**GOAL OF THE EXERCISE:** Images excluded, repeat each entry below exactly.

----

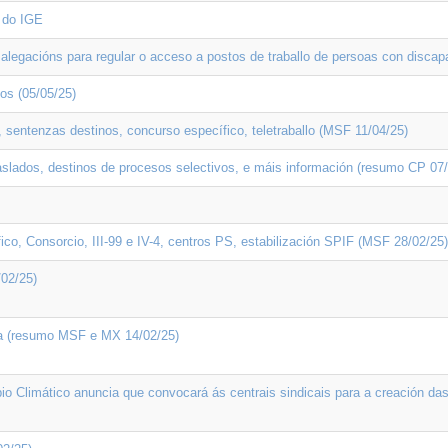
o do IGE
legacións para regular o acceso a postos de traballo de persoas con discapa
ios (05/05/25)
, sentenzas destinos, concurso específico, teletraballo (MSF 11/04/25)
slados, destinos de procesos selectivos, e máis información (resumo CP 07/
o, Consorcio, III-99 e IV-4, centros PS, estabilización SPIF (MSF 28/02/25)
/02/25)
ca (resumo MSF e MX 14/02/25)
io Climático anuncia que convocará ás centrais sindicais para a creación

----

**EXERCISE RESPONSE:**
o do IGE
legacións para regular o acceso a postos de traballo de persoas con discapa
ios (05/05/25)
, sentenzas destinos, concurso específico, teletraballo (MSF 11/04/25)
slados, destinos de procesos selectivos, e máis información (resumo CP 07/
o, Consorcio, III-99 e IV-4, centros PS, estabilización SPIF (MSF 28/02/25)
/02/25)
ca (resumo MSF e MX 14/02/25)
io Climático anuncia que convocará ás centrais sindicais para a creación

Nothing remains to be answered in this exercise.